When we became aware of the S3 outage, our first discovery was that no one could load https://cloud.weave.works. We were able to revert to the old system, rebuild a container image with all the assets embedded and then upload this to the cluster, which restored service for the Weave Cloud UI. This process itself presented multiple challenges as CircleCI (our CI service) was affected by the S3 outage, as was Docker Hub (where the Nginx base image is hosted) and Quay.io (where we host our private images). Luckily for us, one of our engineers had locally cached versions of the required images, and was able to jury rig up a script to manually push the new Nginx image to each minion in our Kubernetes cluster.
Luck is not a strategy, so we are going to script up and test the manual-push step, and automate a process for ensuring the oncall has all the required images available locally to build any of our services. This should be relatively straightforward to do, as the dependencies are all declared in our Dockerfiles.
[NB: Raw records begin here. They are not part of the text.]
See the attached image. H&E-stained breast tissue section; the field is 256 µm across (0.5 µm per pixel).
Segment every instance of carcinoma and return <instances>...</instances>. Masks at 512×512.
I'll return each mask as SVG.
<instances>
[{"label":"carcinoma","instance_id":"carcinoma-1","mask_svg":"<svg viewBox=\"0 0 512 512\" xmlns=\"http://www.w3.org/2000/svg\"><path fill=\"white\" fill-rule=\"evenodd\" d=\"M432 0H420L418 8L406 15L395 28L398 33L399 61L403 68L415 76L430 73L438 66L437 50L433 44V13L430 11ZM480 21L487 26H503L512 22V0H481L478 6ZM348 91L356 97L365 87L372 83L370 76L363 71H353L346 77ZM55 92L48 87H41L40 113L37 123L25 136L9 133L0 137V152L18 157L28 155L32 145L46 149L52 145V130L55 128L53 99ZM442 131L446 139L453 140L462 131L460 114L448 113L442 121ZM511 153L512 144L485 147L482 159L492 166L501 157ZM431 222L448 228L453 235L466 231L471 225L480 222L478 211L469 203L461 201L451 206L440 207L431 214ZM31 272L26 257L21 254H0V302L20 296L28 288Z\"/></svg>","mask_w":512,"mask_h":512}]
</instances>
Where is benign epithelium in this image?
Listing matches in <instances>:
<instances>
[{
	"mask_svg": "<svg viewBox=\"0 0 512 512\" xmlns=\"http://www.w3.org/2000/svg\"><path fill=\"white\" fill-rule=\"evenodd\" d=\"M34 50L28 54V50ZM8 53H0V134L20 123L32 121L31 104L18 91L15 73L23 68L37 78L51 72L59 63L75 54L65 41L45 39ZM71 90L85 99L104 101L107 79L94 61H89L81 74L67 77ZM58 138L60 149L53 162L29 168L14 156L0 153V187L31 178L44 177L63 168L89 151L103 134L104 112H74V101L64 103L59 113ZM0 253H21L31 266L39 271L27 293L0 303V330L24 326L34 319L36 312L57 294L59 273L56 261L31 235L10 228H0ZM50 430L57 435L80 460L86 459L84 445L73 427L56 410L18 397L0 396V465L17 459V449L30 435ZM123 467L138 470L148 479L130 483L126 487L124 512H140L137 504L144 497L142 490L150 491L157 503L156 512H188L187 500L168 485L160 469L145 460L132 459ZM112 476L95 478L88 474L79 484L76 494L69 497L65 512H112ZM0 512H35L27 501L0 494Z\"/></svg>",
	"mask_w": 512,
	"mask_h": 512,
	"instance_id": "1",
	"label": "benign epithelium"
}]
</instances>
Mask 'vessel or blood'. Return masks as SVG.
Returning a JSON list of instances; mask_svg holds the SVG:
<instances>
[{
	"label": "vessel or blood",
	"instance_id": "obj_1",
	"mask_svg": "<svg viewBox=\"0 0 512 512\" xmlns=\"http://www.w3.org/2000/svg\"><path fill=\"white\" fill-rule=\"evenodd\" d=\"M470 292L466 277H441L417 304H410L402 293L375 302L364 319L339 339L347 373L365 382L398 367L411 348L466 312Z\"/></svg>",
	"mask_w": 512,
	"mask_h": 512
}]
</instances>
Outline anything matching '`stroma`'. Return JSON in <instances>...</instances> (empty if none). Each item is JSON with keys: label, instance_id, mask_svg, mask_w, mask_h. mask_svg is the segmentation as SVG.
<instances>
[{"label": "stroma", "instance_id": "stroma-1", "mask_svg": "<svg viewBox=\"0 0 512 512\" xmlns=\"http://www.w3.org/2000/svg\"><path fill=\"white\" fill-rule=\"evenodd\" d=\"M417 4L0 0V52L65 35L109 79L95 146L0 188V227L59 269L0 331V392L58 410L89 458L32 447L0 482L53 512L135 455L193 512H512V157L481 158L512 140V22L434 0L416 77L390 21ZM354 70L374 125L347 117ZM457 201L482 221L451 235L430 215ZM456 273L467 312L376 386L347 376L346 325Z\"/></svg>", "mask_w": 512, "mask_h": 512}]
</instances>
The hosted version of Weave Scope that we run as part of Weave Cloud relies on S3 to store each report that is sent to us by a user. The original design doc goes into more detail. Scope also uses the same trick as the Cloud UI to serve its static assets from an S3 bucket, but because Scope is also available as a standalone open source project, a flag exists to change this behaviour such that Scope served the assets itself. This flag change was quickly rolled out.
Scope uses a Memcache cluster in front of S3 to store and accelerate report fetches, in such a way that all reports that are ever needed to serve the UI are kept in memcache. Unfortunately, reports are only written to this memcache once they have been successfully written to S3. We considered disabling writes to S3 in the code completely, but given the challenges we had building and pushing code we deemed the change too risky. We plan on introducing “degraded” mode reads and writes into Scope in the near future, to cope with temporary outages in S3. Follow weaveworks/scope#2297 for progress on this.
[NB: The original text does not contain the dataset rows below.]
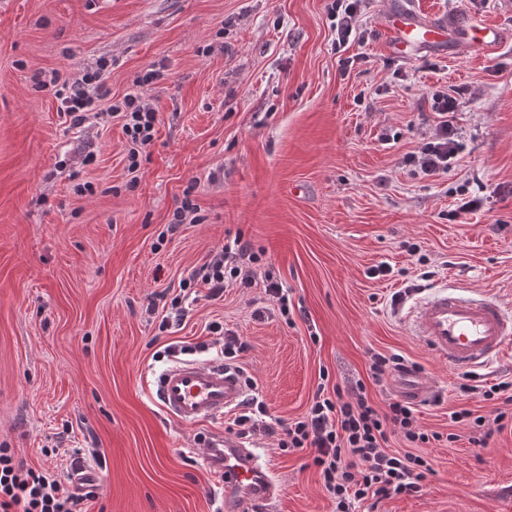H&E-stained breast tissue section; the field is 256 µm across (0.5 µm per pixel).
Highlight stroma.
I'll use <instances>...</instances> for the list:
<instances>
[{
    "label": "stroma",
    "mask_w": 512,
    "mask_h": 512,
    "mask_svg": "<svg viewBox=\"0 0 512 512\" xmlns=\"http://www.w3.org/2000/svg\"><path fill=\"white\" fill-rule=\"evenodd\" d=\"M330 2L0 0V444L34 468L58 448L63 472L100 450L106 487L87 512H221L199 430L152 395L165 345L208 341L213 321L247 343L237 365L284 422L321 384L365 379L378 406L401 396L398 376L368 381L373 354L420 366L431 399L416 405L419 427L458 439L422 448L433 472L420 493L356 512H512V432L470 444L449 417L461 373L409 319L444 285L512 310V0H369L341 54ZM392 3L496 25L507 40L400 59L378 24ZM344 56L356 59L347 71ZM101 57L108 97L137 90L158 113L132 172L120 119L72 126L34 81ZM155 65L162 78L135 88ZM452 86L462 149L447 175L412 176L402 157L432 133L431 92ZM189 186L203 221L168 234ZM464 189L483 206L449 220ZM239 234L264 252L253 285L216 300L195 288L181 324L159 332L165 311L150 301L179 294ZM382 263L392 275L371 277ZM260 442L282 488L266 512H336L308 453Z\"/></svg>",
    "instance_id": "35a3bbf8"
}]
</instances>
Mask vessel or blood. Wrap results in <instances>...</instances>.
<instances>
[{"label": "vessel or blood", "instance_id": "1", "mask_svg": "<svg viewBox=\"0 0 512 512\" xmlns=\"http://www.w3.org/2000/svg\"><path fill=\"white\" fill-rule=\"evenodd\" d=\"M381 29L393 53L408 57L433 48L491 50L506 34L494 25L473 19L422 22L407 8L382 18ZM414 333L449 366L467 371L488 365L512 344V312L488 298L463 296L441 288L412 308ZM155 395L174 422L201 426L238 409L246 395L241 374L221 363L178 361L160 372ZM206 462L221 478L224 497L232 505L225 512H258L280 494L271 469L241 438L229 432L202 435ZM100 476L86 466L75 467L70 485L76 495L96 491Z\"/></svg>", "mask_w": 512, "mask_h": 512}]
</instances>
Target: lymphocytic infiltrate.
<instances>
[{
    "label": "lymphocytic infiltrate",
    "mask_w": 512,
    "mask_h": 512,
    "mask_svg": "<svg viewBox=\"0 0 512 512\" xmlns=\"http://www.w3.org/2000/svg\"><path fill=\"white\" fill-rule=\"evenodd\" d=\"M106 68V61L100 60L80 75L67 78L55 70L49 79H38L37 85L55 87L61 109L72 125H82L92 118H119L131 145L128 161L133 164L140 149L151 144L157 122L156 110L142 101L138 90L160 79L162 73L154 68L136 78V92L125 94L103 109L99 100ZM429 103L436 118L433 135L417 151L406 154L403 162L414 174L438 177L447 174L460 150L455 125L460 102L455 91L436 90ZM258 261L252 243L235 236L233 242L181 279L180 288L184 292L202 285L211 298H221L225 289L234 285L250 286ZM477 396L503 401L505 407L489 419L473 415L464 406L452 411L450 419L468 422L473 431L471 444L485 449L496 433L512 424V381L487 387L459 384L458 400L466 403ZM265 413L263 402L249 399L234 420L237 435L277 436L278 446L285 452L312 449V464L320 473L324 489L335 500L336 512H352L355 505L371 500L420 492L432 468L427 458L419 455V448L457 439L453 433L423 431L414 406L406 400L391 398L384 407L374 406L361 380L330 392L318 387L306 415L281 427L267 423ZM393 435L408 444L407 452L388 451ZM81 502V497L65 491L55 469L27 467L12 449L0 445V512H79Z\"/></svg>",
    "instance_id": "f902f5d3"
}]
</instances>
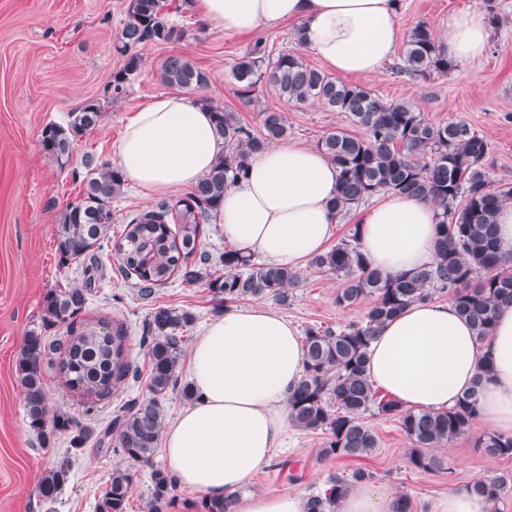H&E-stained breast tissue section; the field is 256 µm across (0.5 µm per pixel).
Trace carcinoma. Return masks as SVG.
<instances>
[{"label":"carcinoma","instance_id":"1","mask_svg":"<svg viewBox=\"0 0 512 512\" xmlns=\"http://www.w3.org/2000/svg\"><path fill=\"white\" fill-rule=\"evenodd\" d=\"M172 0H129L116 51L125 64L112 76V96L124 95L141 73L139 50L150 44L179 40L183 30L171 20ZM454 64L448 60L437 33L426 22L417 23L407 35L398 74L425 77L432 72L447 73ZM238 93L252 95L259 86L272 88L279 97L297 104L317 102L342 112L360 129L352 134L336 130L327 134L319 149L336 165V195L332 208L345 216L370 197L396 192L430 200L438 208L436 261L414 273L389 274L372 268L360 253L356 230L330 250L314 257L311 264L344 276L337 303L350 305L372 298L364 316L336 328L308 326L304 330L303 373L288 393L292 424L302 430H319L325 435L321 456L359 459L377 447L374 432L361 422V415L396 417L413 444L409 462L429 469L434 459L427 448L445 445L466 434L478 418L477 390L473 389L444 412L404 411L391 399L377 398L365 375L368 349L379 329L409 306L432 300L446 292L458 312L471 324L478 341H484L498 311L512 306V252L499 249L495 216L512 203V188H494L484 165L488 143L467 122L456 119L432 125L410 102L386 101L373 90L346 84L306 64L299 53L271 56L267 45L255 42L233 68ZM161 80L170 86L193 89L208 83L207 74L182 55H171L161 67ZM216 135L224 141V155L198 181L192 192L176 201H162L155 208L132 215L119 240L120 271L136 278L143 297L179 276L188 285L208 281V288L224 305L244 299L271 298L288 304L290 290L299 283L298 273L275 264L258 262L242 249H228L219 255L224 275L207 272L210 255L202 246V224L217 215L224 190L246 175L249 160L273 141L285 137L286 120L277 110L262 111V132L255 133L238 123L231 113L211 107ZM102 105L88 99L67 113L64 125L50 124L42 139L44 151L55 161L69 160L76 137L95 130ZM80 198L71 203L56 228V250L60 263L83 262L101 248L112 219V202L123 191L125 180L119 168L85 161L79 175ZM94 275L85 286L54 288L43 297V326L64 325L65 340L47 342L33 332L15 361V375L23 388L28 424L48 438L55 433L70 435L72 448L81 450L89 441L99 448L116 447L134 463H148L158 448L163 411L159 398L177 391L193 399L191 384L178 375L181 334L195 322L185 310L157 307L142 328V344L151 362L150 396L136 401L108 426L96 431L81 426L67 413L48 416V389L42 372L44 360L62 350L58 371L68 386L79 391L92 410L94 400L108 394L124 381L133 368L128 360L124 324L112 325V332L93 337L75 327L85 310ZM478 447L492 457L512 455V439L489 435ZM372 474L358 469L348 479L330 478L327 487L309 498L307 512H335L337 500L351 482L364 481ZM70 478L64 461L46 471L37 492L41 499L57 498ZM174 480L163 470L152 475L150 512H161L170 498ZM476 493L498 501L503 483L476 480ZM132 490V475L115 469L97 512H126Z\"/></svg>","mask_w":512,"mask_h":512}]
</instances>
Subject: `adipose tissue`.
<instances>
[{"label": "adipose tissue", "instance_id": "obj_1", "mask_svg": "<svg viewBox=\"0 0 512 512\" xmlns=\"http://www.w3.org/2000/svg\"><path fill=\"white\" fill-rule=\"evenodd\" d=\"M211 29L248 34L284 21L300 26L305 49L334 72L367 76L394 56L403 35L398 0H190ZM491 38L478 12L449 14L442 45L449 60L480 58ZM224 144L209 109L194 95L162 94L127 123L114 161L126 182L155 197L193 188ZM337 169L319 149L276 143L254 155L245 178L228 187L218 220L224 237L293 270L324 252L338 217L330 207ZM434 203L398 193L356 217L359 247L381 271L413 273L435 259ZM492 371L481 376L483 362ZM303 371L301 338L265 305L229 307L191 348L195 398L163 435V457L180 485L206 498L231 497L236 512H307L301 491L244 493L284 447L291 428L288 391ZM366 377L402 409L443 412L477 389L480 419L512 437V307L499 310L484 341L452 302L409 306L370 343ZM396 497L373 482L352 484L336 512H394Z\"/></svg>", "mask_w": 512, "mask_h": 512}]
</instances>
Weave Cortex, our hosted Prometheus as a Service, relies on S3 to store compressed, encoded timeseries data (“chunks”). The design of Weave Cortex batches samples in memory for a period of a few hours before flushing to S3. As we couldn’t flush to S3, pending chunks backed up in memory during this outage but no data was lost. Due to Prometheus’ incredably efficient compression scheme, this didn’t even use that much memory:
On the read side, Cortex’s memcaches are not quite as effective as Scope’s (yet). This resulted the odd chunk read being required from S3 for each query, which caused the queries to fail. As such, Cortex was unavailable for queries until around 21:10. We intend on introducing a similar “degraded” mode read into Cortex in the near future to work around this, see: weaveworks/cortex#309.
The ideas outlined above will allow us to tolerate future outages in S3 in a single region by falling back to a degraded mode of operation. Clearly, the longer term fix is to move towards operating Weave Cloud out of multiple independent regions, which should allow us to maintain full operation even if a single region fails. This is a major undertaking and not something we are going to jump straight into, but design and planning for this has begun. We are even considering having the second region be on a different service provider, such as Google Cloud Platform.